-- ACTIVITY --
Collect each line in the items below that contains the word "largest".

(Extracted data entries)
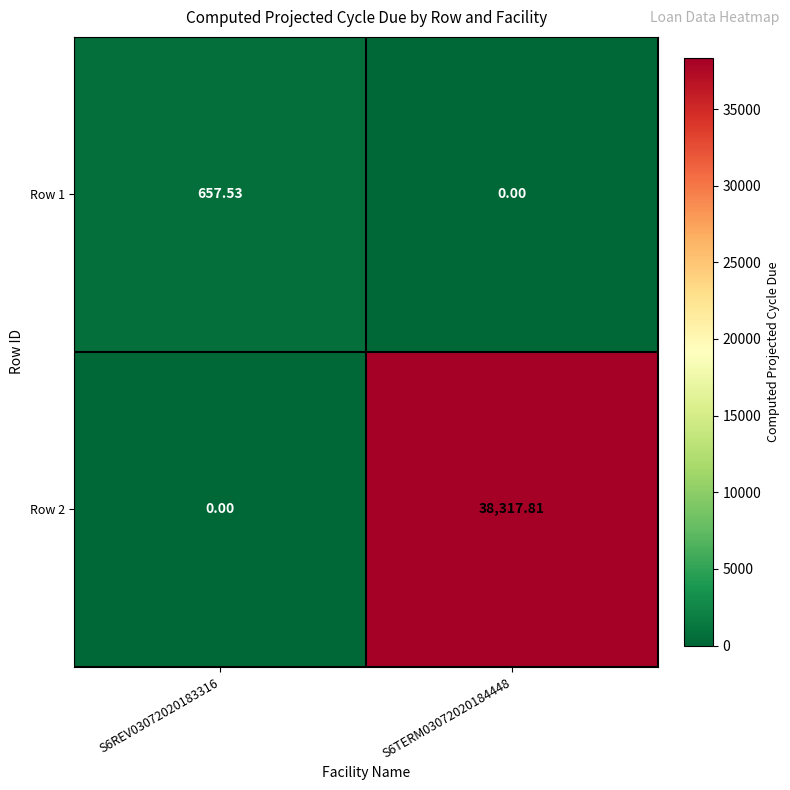

Which series changed the most between S6REV03072020183316 and S6TERM03072020184448?

Row 2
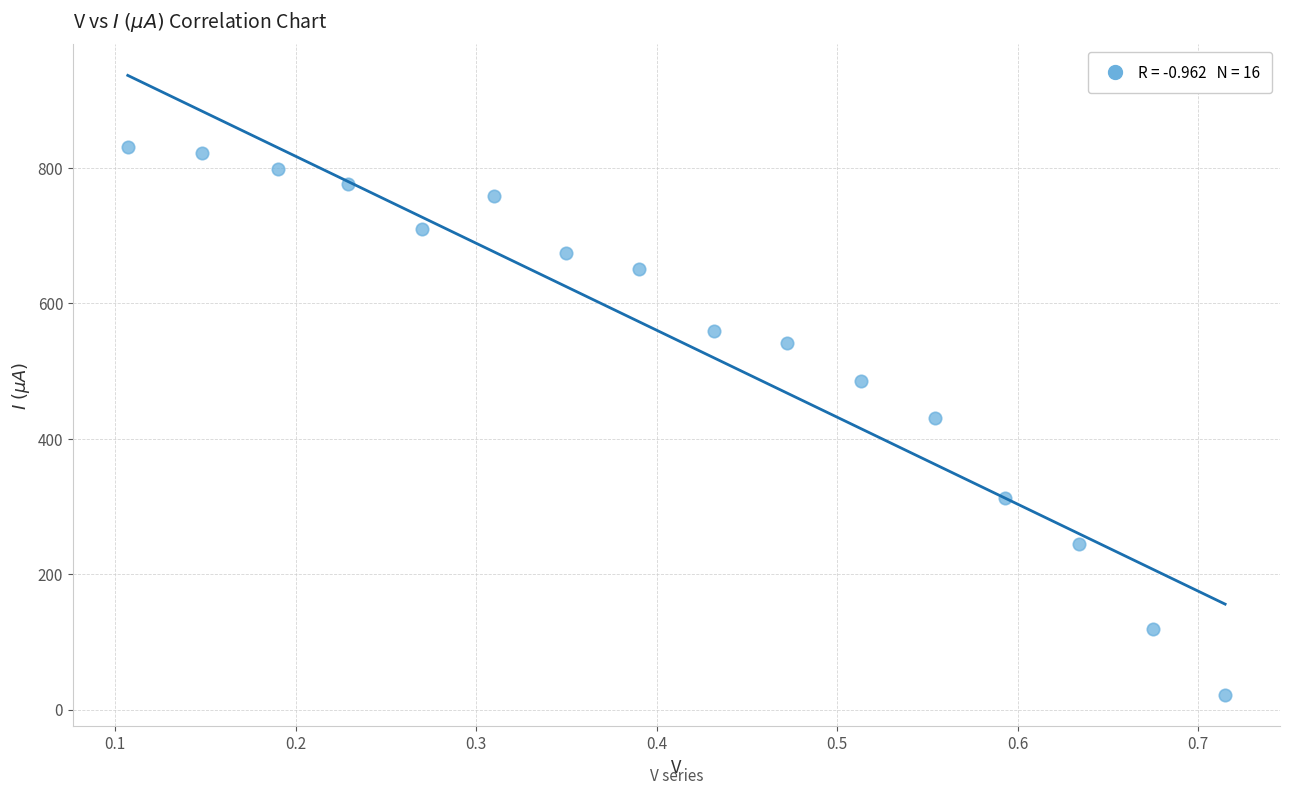

How many data points are displayed?

16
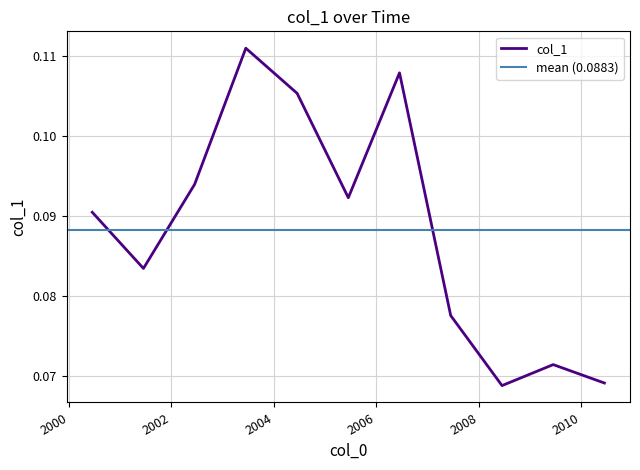

Which label corresponds to the largest value in the chart?

2003-06-15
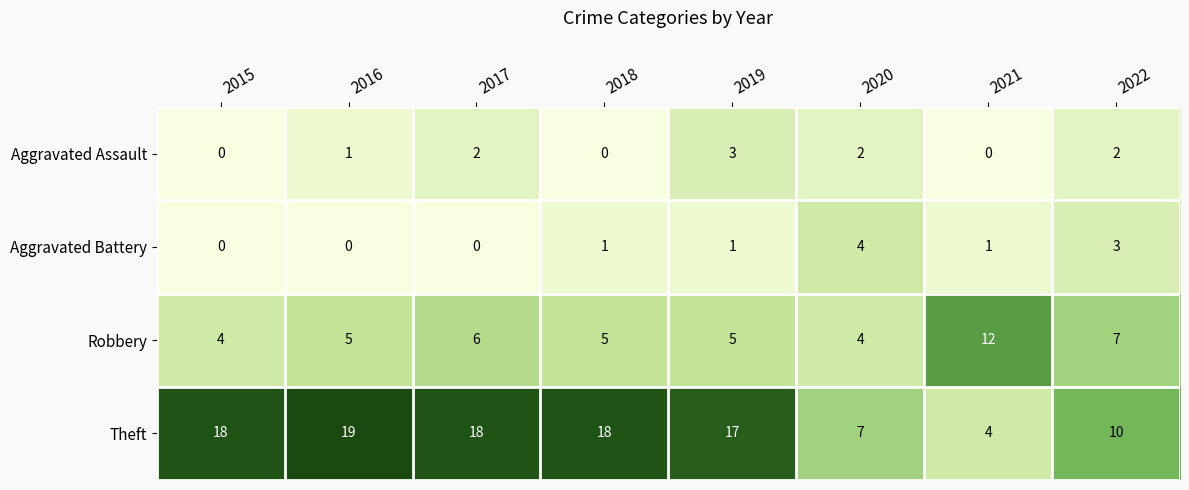

Which series has the largest range (max minus min)?

Theft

-- RESPONSE AREA --
Which label corresponds to the largest value in the chart?
Which series has the largest range (max minus min)?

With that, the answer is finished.